Like George, I kick against the air of elitism that seems to go with the concept of peer review in academia. As he says: "Peer review is based on the assumption that a handful of experts are capable of validating ideas." There is a clear line between professional journals and peer reviewed journals, and it seems to me that the attitude of academia towards the former is one of faint distaste, in much the same way that broadsheet readers feel about tabloids. I can't help wondering whether the term hasn't been hijacked, like so many other learning terms, to serve one agenda. George touches on this in relation to the ongoing fragmented online conversation about connectivism. I tend to agree with him, after all - should "peer reviewed" not mean reviewed by one's peers? I would imagine that a few peers, handpicked by a publication as being tuned in to that publication's ethos, are less objective and therefore less reliable than a plethora of self-appointed peers who happen upon the material in the pursuit of their own informal , lifelong, lifewide learning journey. Coincidentally, in a recent paper, I touched on this point in respect of George's book Knowing Knowledge, saying:
"On the flip side, as mentioned before, not much of the material I read is peer reviewed in the academic sense of the phrase – most of it has, however, passed the acid test of the online community which is ever willing to make its criticisms known.

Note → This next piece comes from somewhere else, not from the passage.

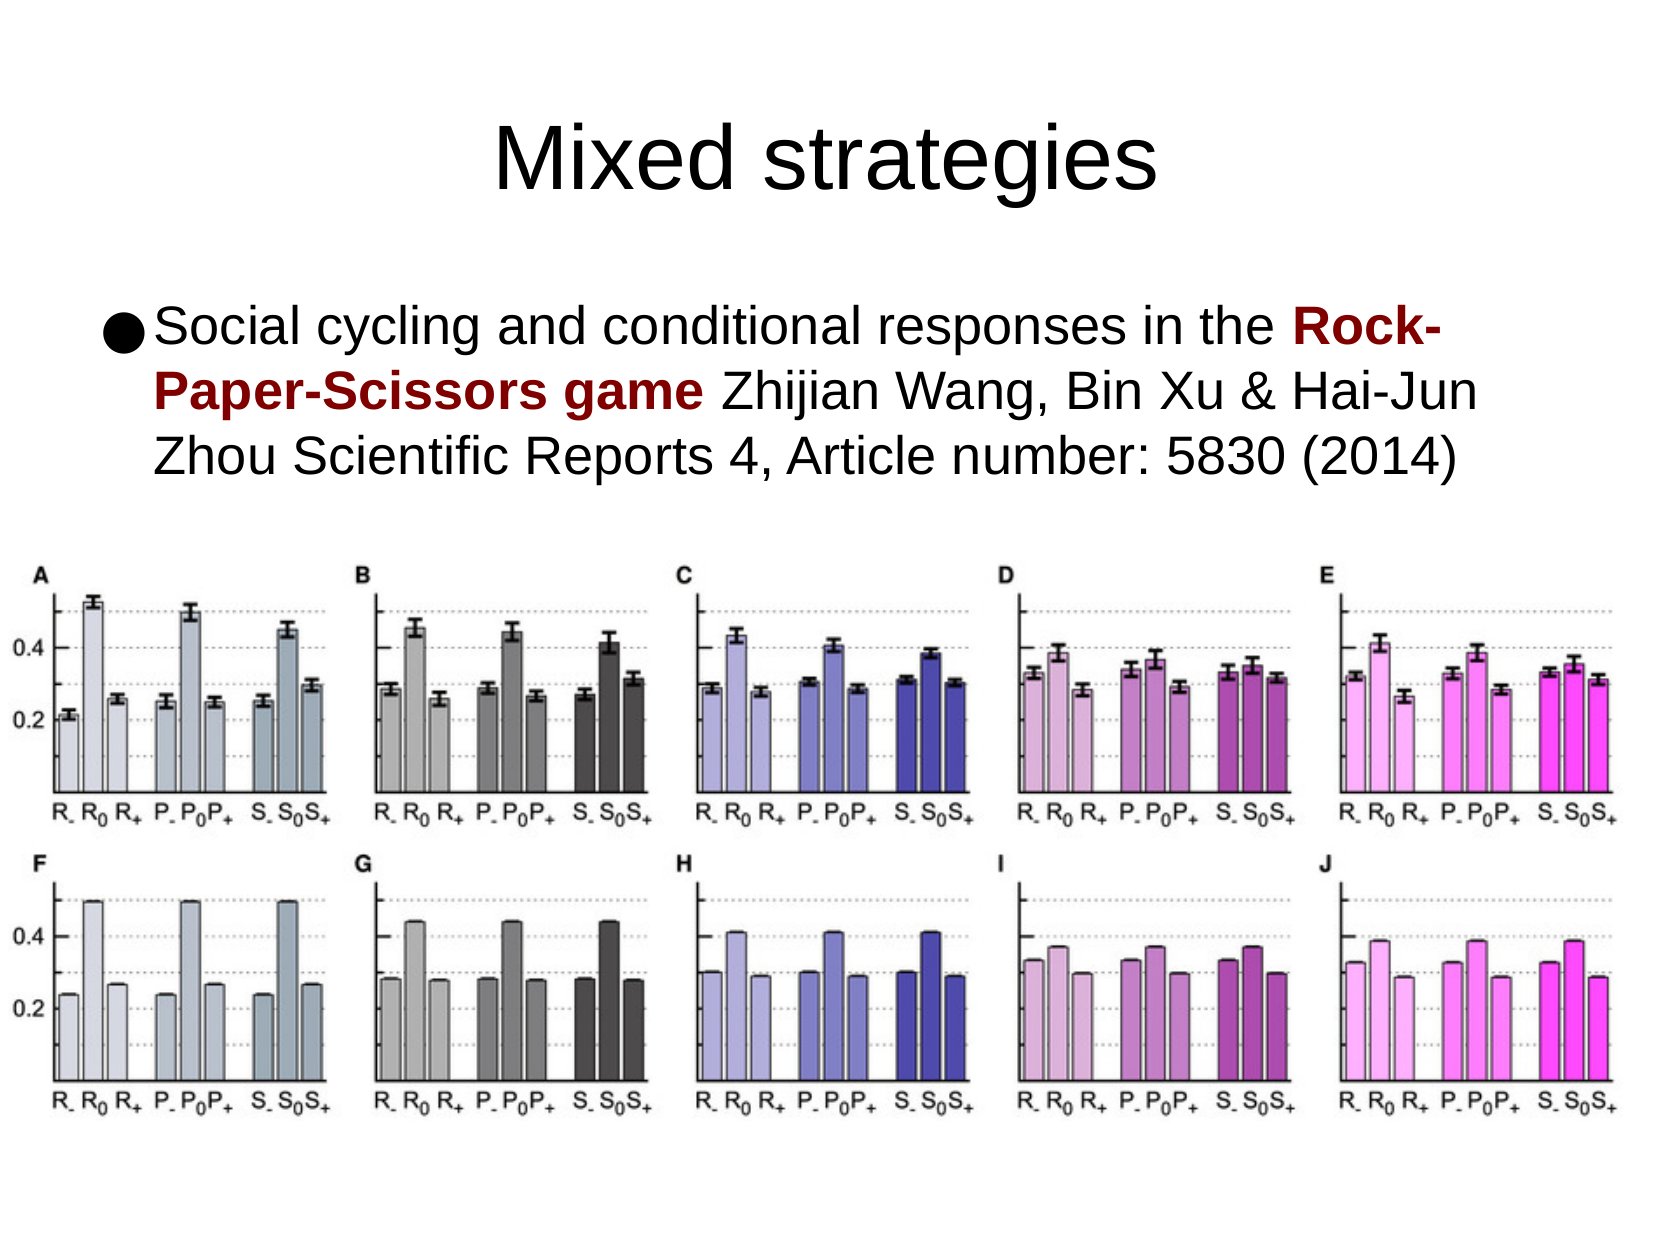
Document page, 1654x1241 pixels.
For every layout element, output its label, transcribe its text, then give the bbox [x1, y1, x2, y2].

text_box Mixed strategies [82, 49, 1571, 257]
text_box Social cycling and conditional responses in the Rock-Paper-Scissors game Zhijian Wang, Bin Xu & Hai-Jun Zhou Scientific Reports 4, Article number: 5830 (2014) [82, 290, 1571, 558]
picture [7, 560, 1623, 1123]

An excellent example of this is the book Knowing Knowledge by George Siemens..."
There is so much more I could say on this subject, but most of it would simply be a repeat of what George has said in his post. I will say that it's nice to find that I am not alone in my wilderness, but this doesn't change the fact that I am going to have to toe the line, at least until October next year if I evere want to write the letters MA after my name. And, shallow as it may seem to confess it, after all the work I'm putting in, I am determined that I will come away with at least that much to show for it!


rlubensky said...

Hi Karyn,

Yes I'm in Masters Degree dissertation writing mode. The issue of standing on the shoulders of respected academics begs the question of who is doing the respecting. In my case, I am a degree candidate in an educational faculty, but my work about participatory methods reaches into the political and communications literature. There is material written about learning outside of the educational academic sphere, including well-cited research handbooks, but I take a certain risk in basing my work on it because it is unrecognised by the school of thought to which my candidature is subscribed. The attitude of my supervisor toward some of that material has been dismissive.

Further, my supervisor is the Editor of a highly regarded, long-running traditional educational research journal. He described the rise of open access, online journals as a "proliferation". I don't think any are on the graduate faculty's list of recommended journals.

On a different slant, I've been a peer reviewer for an international academic educational conference, and it was an honour. I can put this on my CV. Federal funding into research programs increasingly depends on a demonstration of impact and influence (esp. UK & Australia) by researchers, so being able to list peer review and publication into peer-reviewed journals is actually becoming more crucial.

George Siemens said...

Hi Karyn - appreciate your thoughts here. While I highly esteem the value of peer review and subjecting new ideas to rigorous analysis, I share your "so what" attitude toward ideas I encounter that may not have expert peer review status.

A part of me thinks that we are at a point where the notion of peer review is enlarged to include "the many" (a task I'm experimenting with our Journal of Emerging Learning Technologies (tentative name) which should be available within the next few months). Expert peer review is important...but I think having true peer review enlarges the depth and quality of review (rather than reducing the quality of idea/knowledge validation).

...and, I can completely see your point of toeing the line - if a system is laid out a certain way, we can lament its failings, but in most cases, we still have to honor its structure. We only need to martyr ourselves a few times in our lives...and I imagine gaining the MA initials does not quite qualify :).